Q. What have employers been telling you about the type of people who are out there looking for a job?

A. What employers say most frequently is that job applicants are inappropriate. Employers generally are very clear about their expectations. They can give you a list of their needs, and they are annoyed by all of the job applicants who don't meet those needs. Job applicants need to get a clear understanding of what their strengths are, what their marketable skills are and to fit them into the niche of employer need. So what we find is that people have to become much more savvy about job search, and view it in an organized, structured, systematic kind of way and go about looking for a job as a job. But we find that 80 percent of the people that we see come to the agency obtain employment within six months.

Q. So when you say a systematic way, what are some of the methods?

A. Well, first of all, you need to get up and out of bed every morning. And when you're unemployed, you tend to get depressed and low, and sometimes getting out of bed in the morning is hard. We encourage them to take a three-ring binder and to make sections, a section for every employer and every contact, and then to make notes and keep a chronological listing of whom they're contacting, what names they got from that person, whom they're going to call back, and how they're going to follow up. Then it's important to actually learn specific techniques, to go to a professional to help you do a resume, to have some assistance in role-playing job interviews so that you understand that a job interview is really an opportunity for you to sell yourself. You need to research the company before you go for the interview, know everything you can about that company and then go also with a list of questions.

Q. How much cooperation do you have, or do you use, with other job search or vocational training services?

A. The first thing we do when clients come to us is we give them a list of every single resource in the community, because when you're looking for a job, you have to look everywhere. Employment agencies place only about 5 percent of the people they see but if you can go to them and get a job that's paid by the employer, what could be better? So you have to know up front that the likelihood is that you're not going to get a job through the agency, but it's certainly worth registering with em

ployment agencies. You want to go to your college placement office, even if you graduated 10 years ago, you still have access to those resources. The city and the county also run placement programs. You want to utilize your professional journals, your professional contacts. If you're working, one of the most important things to be aware of is that statistics indicate that today's workers will have 10 different jobs in three distinct career fields. So no matter what job you're in, you should join every professional organization and develop contacts and networks that will help you when you take the next step in your career ladder.

Q. You said that most employment agencies place about 5 percent of the people who come to them, and yet you say you place 80 percent of your clients in six months. Why do you have such a good track record as opposed to employment agencies?

A. We're not an employment agency. There are other agencies like ours in the community that are geared to serve the need of the unemployed client. An employment agency's client is the employer. So they are primarily meeting the needs of employers who, for the most part, are their primary source of revenue.

Q. So in fact if you're looking for a job, the best place to start would be a service such as yours?

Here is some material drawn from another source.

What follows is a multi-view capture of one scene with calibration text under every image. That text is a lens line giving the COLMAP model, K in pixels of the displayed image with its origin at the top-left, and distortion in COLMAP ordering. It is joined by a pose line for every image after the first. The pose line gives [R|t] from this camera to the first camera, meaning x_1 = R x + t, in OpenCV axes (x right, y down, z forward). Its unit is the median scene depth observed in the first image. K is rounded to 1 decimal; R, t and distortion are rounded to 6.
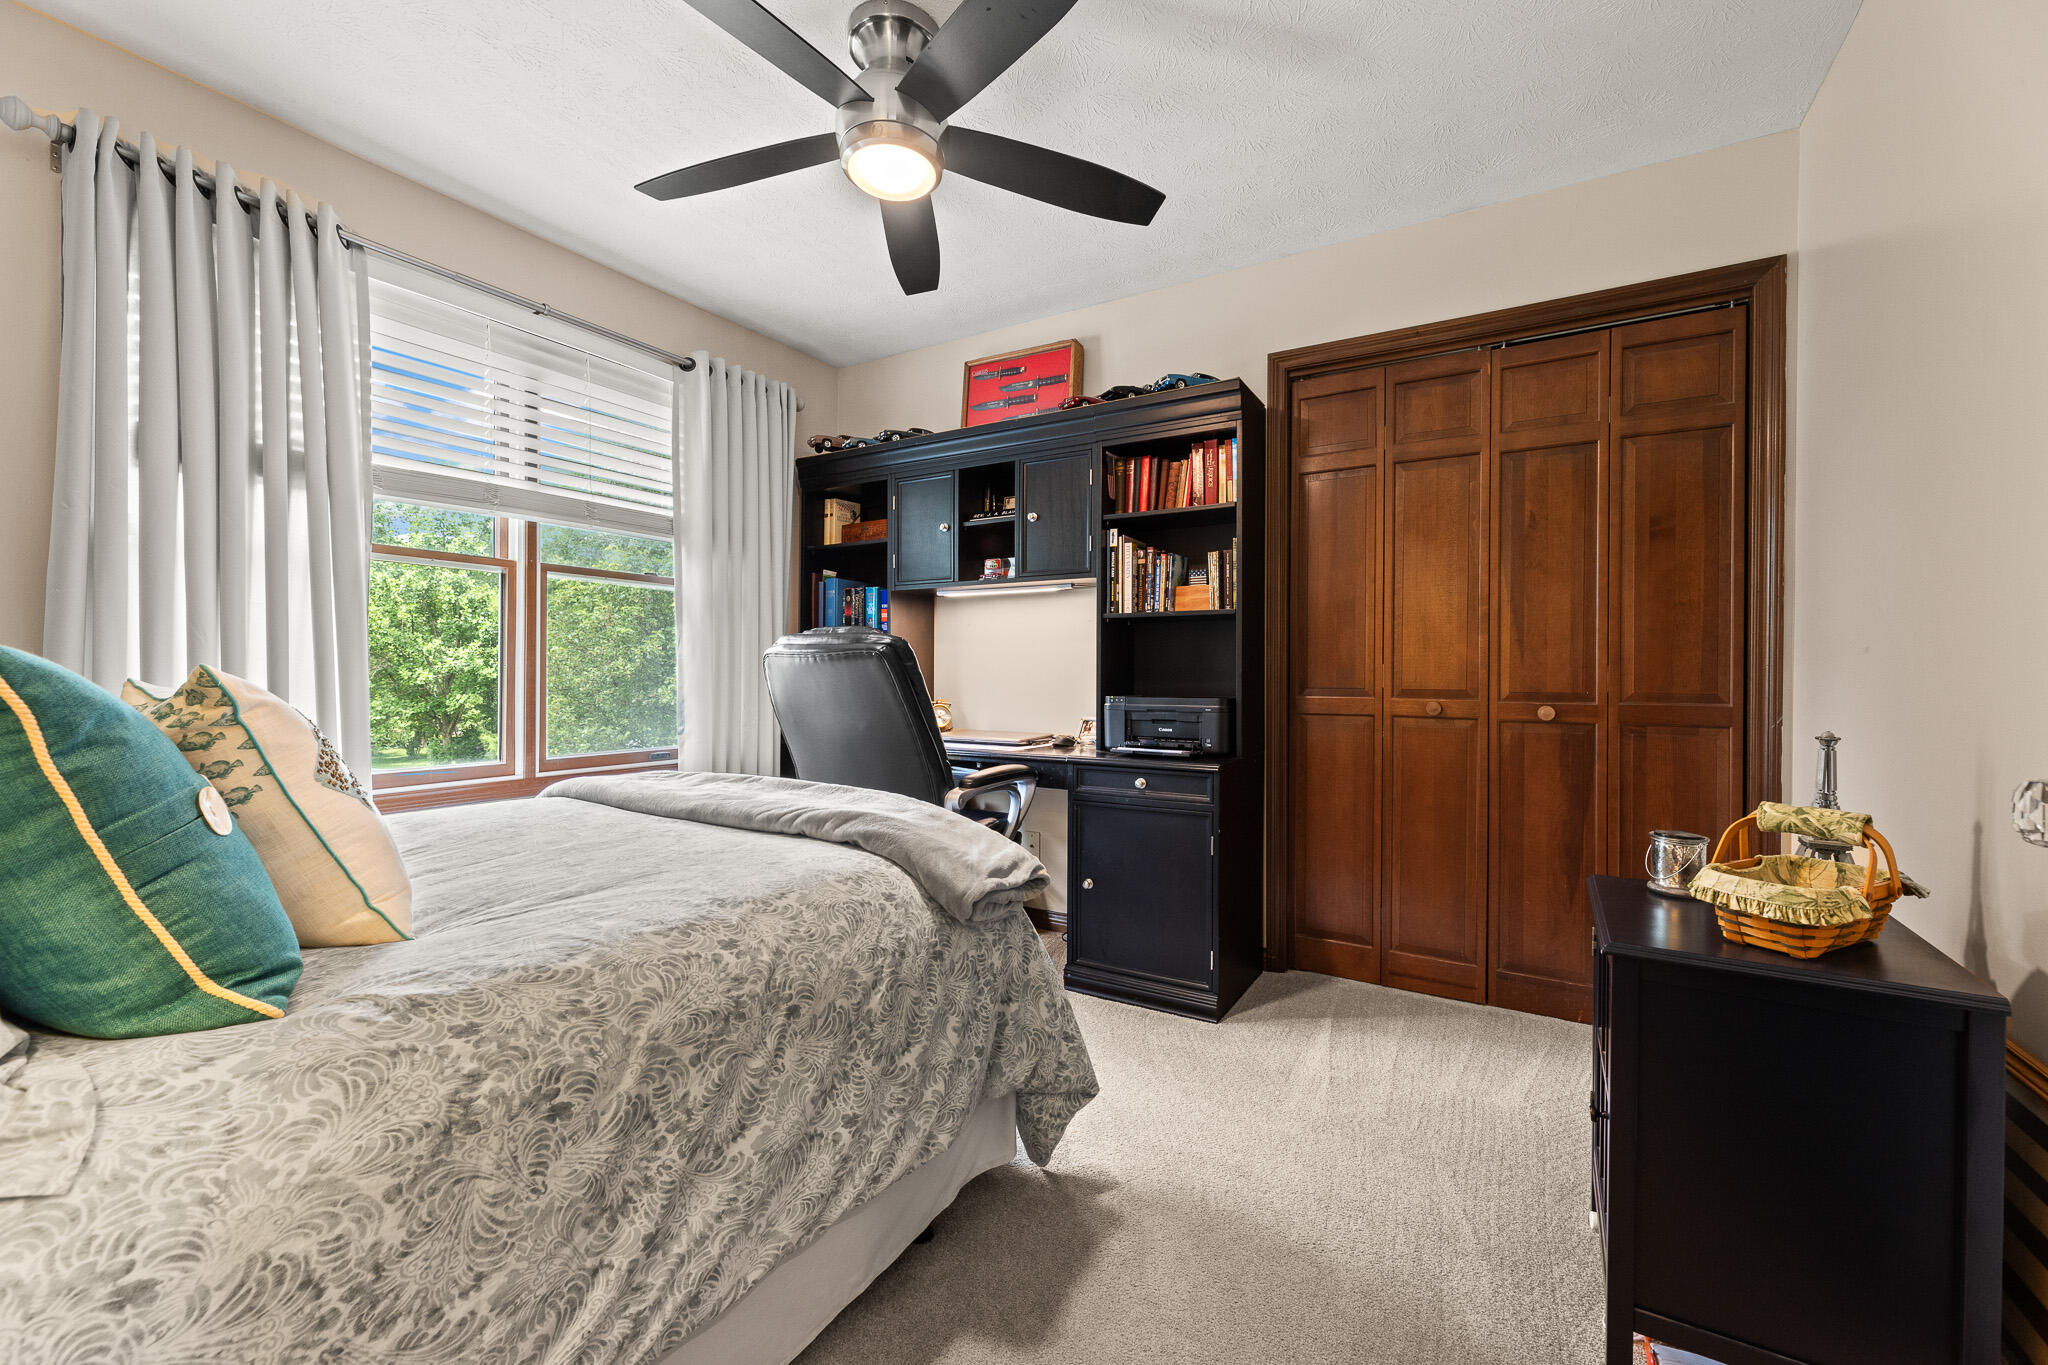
lens RADIAL K [[819.5, 0, 1029.5], [0, 819.5, 679.0], [0, 0, 1]] dist [0.000160, -0.000178]
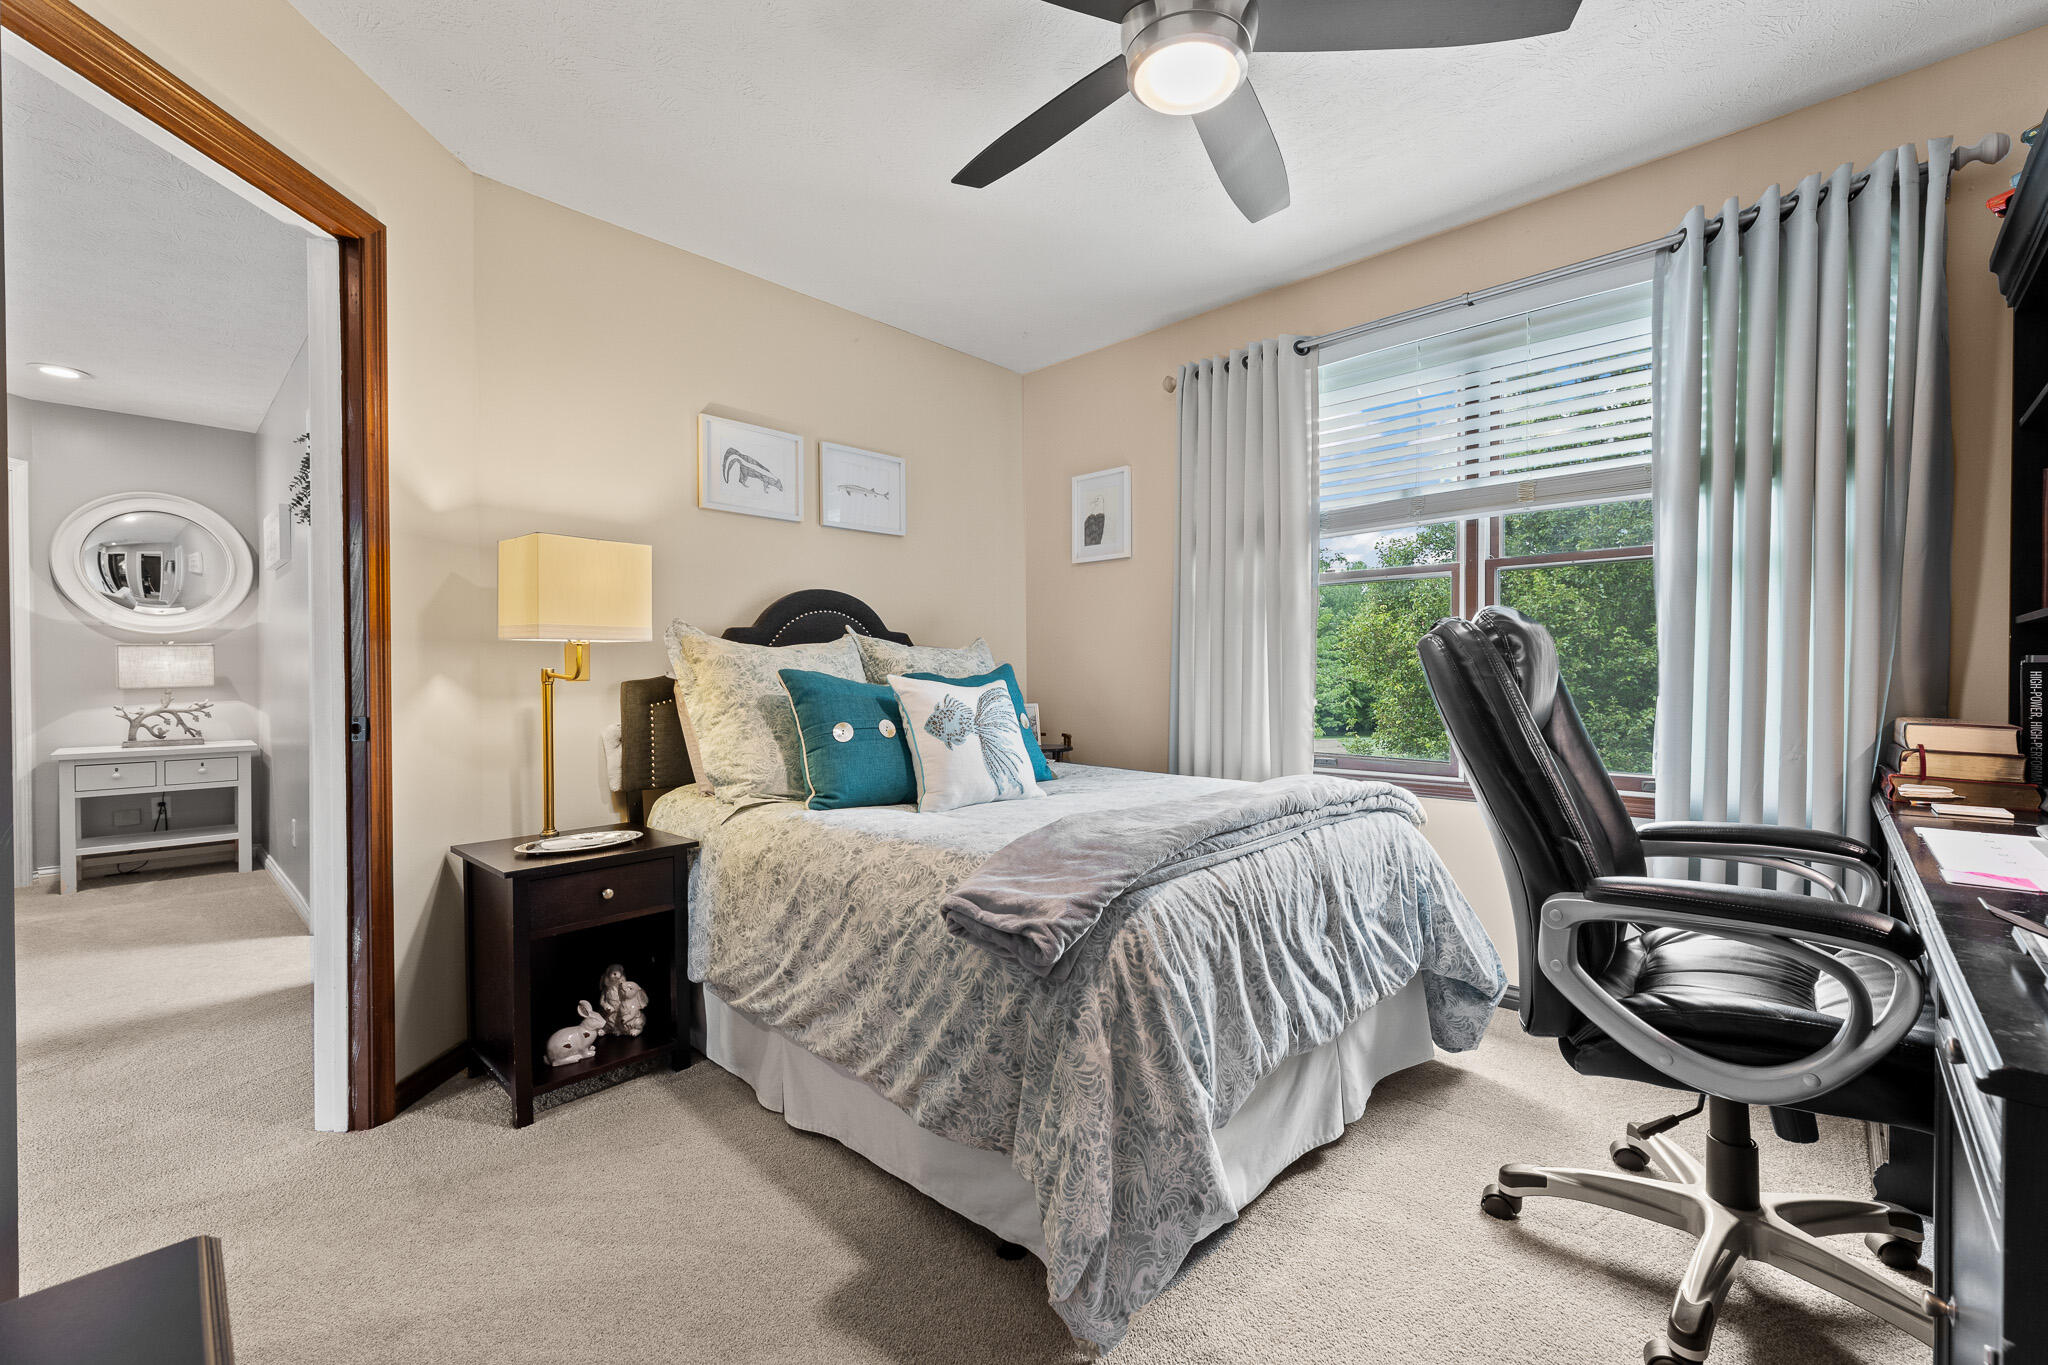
lens RADIAL K [[819.5, 0, 1029.5], [0, 819.5, 679.0], [0, 0, 1]] dist [0.000160, -0.000178]
pose [[-0.200947, 0.009047, -0.979560, 0.550034], [-0.001637, 0.999953, 0.009571, -0.011985], [0.979601, 0.003526, -0.200923, 0.812840]]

A. If you're looking for a job, the best place to start is everywhere. You want to utilize every single resource at your fingertips. You want to go public. You want to let all your friends and relatives know that you're looking for a job, and you want to present yourself, let them know. They're going to be uncomfortable asking you questions. So when you go to cocktail parties, when you go to family parties, you want to go around and mix and mingle and sell yourself to everybody who's there. You want to utilize every single resource, all at the same time.

Q. How are you funded?

A. Ninety-eight percent of our funding comes through the Associated Jewish Community Federation of Baltimore. They get their money through contributions that individuals and families make to the annual campaign. So we are funded by the community to serve the community. However, people outside the community do occasionally come to us and we are very pleased to act as a source of information and referral and we give out resource lists of all the other wonderful resources in the community. In addition, occasionally a member of the non-Jewish community will request private services, and within the constraints of our resources and working out some sort of compensation so that the charity isn't paying for that service, we're able to meet those needs.

Q. What is the annual budget?

A. Well, the budget is just over $1 million a year and we're serving approximately 2,000 people.

Q. When clients come to you, what do you find that they are in need of most? What type of problems do you see consistently?

A. Most people don't know how good they are. . . . If we can help people be honest with themselves and look at themselves honestly and identify their strengths and stop beating themselves up about their weaknesses, they can then honestly market those strengths to the employers.